▶ Problem statement
Transcribe the listing verbatim, please, with images dropped.

▶ Dataset content
#####

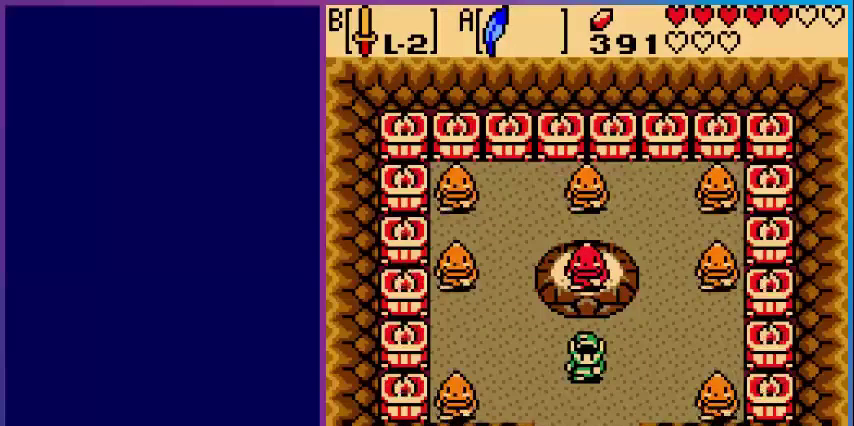
Gameplay with a controller (Nintendo layout); each line is a JSON object with the inputs held at the frame after it. "events" lists button and stick changes between this image and that frame as [ms after this image, input, new state], when the widget could be followed in between. Not read: L3 R3.
{"buttons": ["B"], "events": [[400, "B", "down"]]}
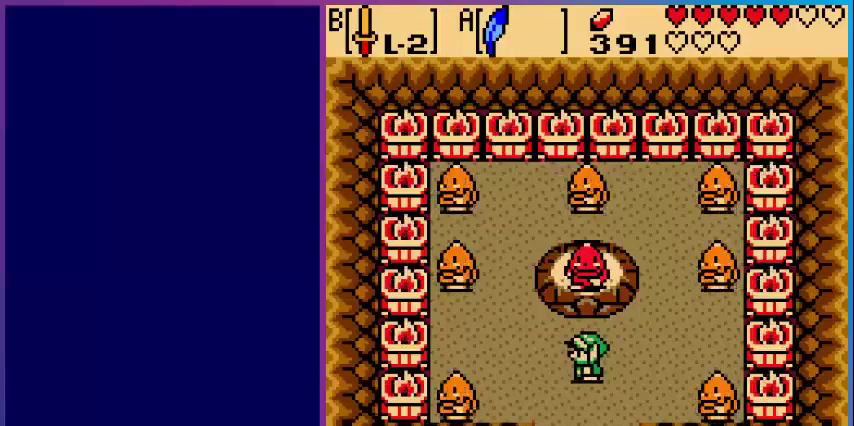
{"buttons": [], "events": [[40, "B", "up"], [240, "B", "down"], [400, "B", "up"]]}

#####

▶ Finished task
Gameplay with a controller (Nintendo layout); each line is a JSON object with the inputs held at the frame after it. "events" lists button and stick changes between this image and that frame as [ms after this image, input, new state], when the widget could be followed in between. Not read: L3 R3.
{"buttons": ["B"], "events": [[400, "B", "down"]]}
{"buttons": [], "events": [[40, "B", "up"], [240, "B", "down"], [400, "B", "up"]]}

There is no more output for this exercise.